A rotina de Edmundo Lemanski na Gazeta do Povo e TV Paranaense era constante. Vinha quase todos os dias à Praça Carlos Gomes, sede do jornal, e ocupava sala contínua à do sócio. Era homem de hábitos simples. Chegava às 10 horas e lia quatro jornais além da Gazeta, Folha de S. Paulo, O Globo e Estadão. Almoçava quase sempre num restaurante modesto da Avenida Barão do Rio Branco e tinha apreço por temperos fortes e populares. Adorava rabada e mocotó. Não raro, travava conversas animadas com balconistas, garçons e serventes.

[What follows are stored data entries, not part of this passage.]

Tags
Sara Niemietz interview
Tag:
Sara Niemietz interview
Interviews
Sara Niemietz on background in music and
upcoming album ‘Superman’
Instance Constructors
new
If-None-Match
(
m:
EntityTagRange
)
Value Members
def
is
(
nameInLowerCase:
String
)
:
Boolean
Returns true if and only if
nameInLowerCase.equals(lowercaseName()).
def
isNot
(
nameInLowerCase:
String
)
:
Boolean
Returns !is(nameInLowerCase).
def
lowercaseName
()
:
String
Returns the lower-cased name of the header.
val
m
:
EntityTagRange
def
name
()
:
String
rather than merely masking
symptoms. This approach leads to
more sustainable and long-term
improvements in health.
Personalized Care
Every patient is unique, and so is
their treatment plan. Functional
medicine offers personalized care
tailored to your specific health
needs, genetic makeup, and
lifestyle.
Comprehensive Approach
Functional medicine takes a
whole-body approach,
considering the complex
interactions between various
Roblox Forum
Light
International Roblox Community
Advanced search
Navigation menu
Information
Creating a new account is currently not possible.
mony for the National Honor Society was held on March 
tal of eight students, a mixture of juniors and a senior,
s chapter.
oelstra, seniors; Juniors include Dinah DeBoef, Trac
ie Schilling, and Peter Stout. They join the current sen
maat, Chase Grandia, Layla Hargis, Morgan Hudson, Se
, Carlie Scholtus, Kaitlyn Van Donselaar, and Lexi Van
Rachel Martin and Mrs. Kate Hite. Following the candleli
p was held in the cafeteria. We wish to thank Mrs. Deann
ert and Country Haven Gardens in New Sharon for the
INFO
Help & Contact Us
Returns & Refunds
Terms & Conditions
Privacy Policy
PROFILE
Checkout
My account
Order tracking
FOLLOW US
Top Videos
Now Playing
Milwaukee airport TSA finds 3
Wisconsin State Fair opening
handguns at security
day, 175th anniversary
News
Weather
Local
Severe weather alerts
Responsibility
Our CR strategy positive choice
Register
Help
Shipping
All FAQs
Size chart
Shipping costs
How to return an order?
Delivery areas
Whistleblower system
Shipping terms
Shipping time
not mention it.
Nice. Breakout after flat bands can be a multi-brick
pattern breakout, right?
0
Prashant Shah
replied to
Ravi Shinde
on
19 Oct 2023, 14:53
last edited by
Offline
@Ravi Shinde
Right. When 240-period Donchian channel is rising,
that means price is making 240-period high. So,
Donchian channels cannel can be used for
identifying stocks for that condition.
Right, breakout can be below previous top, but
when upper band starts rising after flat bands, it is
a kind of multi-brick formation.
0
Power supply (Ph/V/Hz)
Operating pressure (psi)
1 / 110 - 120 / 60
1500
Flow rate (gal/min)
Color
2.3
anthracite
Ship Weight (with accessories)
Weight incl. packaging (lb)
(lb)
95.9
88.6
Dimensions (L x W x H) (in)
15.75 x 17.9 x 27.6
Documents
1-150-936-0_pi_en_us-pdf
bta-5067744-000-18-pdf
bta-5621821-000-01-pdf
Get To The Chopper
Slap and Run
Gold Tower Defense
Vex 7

Nos últimos anos, mesmo com o agravamento de seu estado de saúde, manteve a proximidade com as pessoas da rua e funcionários. Acompanhado de sua secretária e cuidadora Iracilda Schenfeld e do motorista Jean Magalhães ia diariamente à Panificadora Saint-Germain, no Jardim Social, para comer sonhos de doce de leite, seu preferido. Às quintas, levava os colaboradores mais próximos ao Restaurante Schapieski, em São José dos Pinhais.
"A vida dele era feita dessas pequenas alegrias", diz Iracilda, que não poupa palavras para falar do patrão que se tornou para ela como um parente próximo. "Eu aprendi a admirá-lo. Dizia um sonoro bom dia. Era assim que começava o expediente", comenta sobre o homem muito alto 1,83m , olhos claros e, à primeira vista, com cara de poucos amigos.
"Ele era engraçado, divertido. Uma pena que muitos não notavam, deixando de se aproximar", acrescenta. Não era tudo. Conforme deixava transparecer, realizou-se profissionalmente. "Fiz tudo o que sonhei", declarou á reportagem da Gazeta do Povo. À frase inspirada, somou uma tirada. "Como está comprida essa entrevista. Falta muito para acabar?" Faltava, mas Lemanski era assim um homem avesso aos holofotes. Preferia ver o mundo de outro ponto de vista. E assim fez.